Tuesday, July 11, 2006

 

The ID Arts Initiative: Attack of the Ad Man

RSR likes to think of himself as something of a quick wit, but we must admit that we're sometimes left speechless by the antics of the intelligent design movement and the denizens who populate its reality free zone.

A couple of days ago, we read a post by John Lynch, an evolutionary biologist and historian of biology at Arizona State University who publishes Stranger Fruit, one of our favorite blogs. We were really struck by the subject of the post, knew we wanted to write about it, but, after sitting down at the keyboard, found ourselves unable to commit anything to paper -- or pixels -- until a day or two had passed.

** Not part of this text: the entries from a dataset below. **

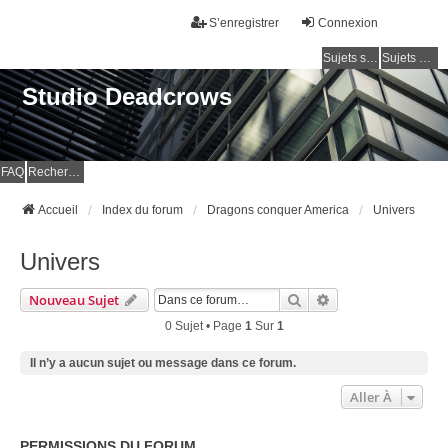
S’enregistrer
Connexion
Sujets sans réponse
Sujets actifs
Studio Deadcrows
FAQ
Rechercher
Accueil
Index du forum
Dragons conquer America
Univers
Univers
Rechercher
Recherche Avancé
Nouveau Sujet
0 Sujet • Page
1
Sur
1
Il n’y a aucun sujet ou message dans ce forum.
Aller À
PERMISSIONS DU FORUM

The post that hit us so strongly was a report on the announcement of an "ID Arts Initiative" by Dennis Wagner of the Access Research Network:
We would like to explore these concepts and offer a line of ID-inspired art, music, literature and film products. We do not mean to imply that ID art is produced in a particular way, or even has a particular look or feel to it. We are simply looking to create a "brand" of artists who are connected in some way to the concept that there is a design to life...

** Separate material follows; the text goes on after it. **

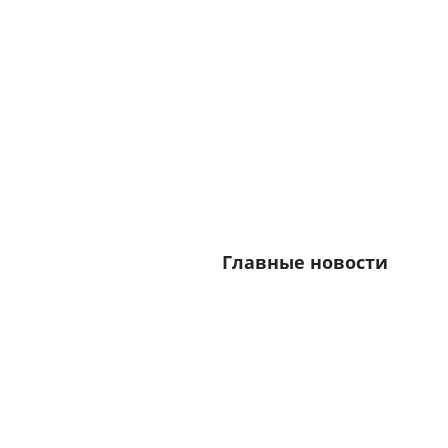
Главные новости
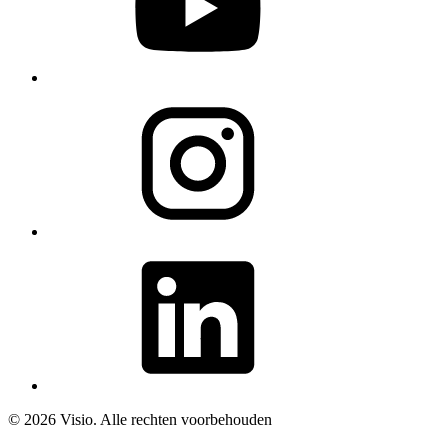
© 2026 Visio. Alle rechten voorbehouden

Offer a line of... products. Create a brand. This is the language not of art but Madison Avenue. The marketer with product to move. The PR type with something to sell. The hustler. The man on the make.

"There is art and there is advertising," observed Albert Sterner, a London-born painter and printmaker who had done both and knew the difference.

Dennis Wagner and the ID "theorists" who inhabit the hermetically sealed pages of ARN don't know that difference. They give the impression of arriving in the art world -- just as they earlier came blinking into world of science -- in much the same way a tribe of cargo cultists stumble upon a cache of 55 gallon drums.

And, unsurprisingly, the ID movement's ham-fisted approach to art mirrors the clumsy course it has taken in relation to science. Rather than practice science, ID's leading lights have chosen instead to grab hold of the tools of advertising and public relations.

They have the ad man's knack for jingles and slogans -- "Teach the Controversy" is a brilliant example of their skill in this area -- but have produced no science at all. Their arts initiative will be more of the same.

They may succeed in moving product, in creating a brand, but it will be a pale imitation of real art, which requires an appetite for hard work, vision, and a rebellious spirit.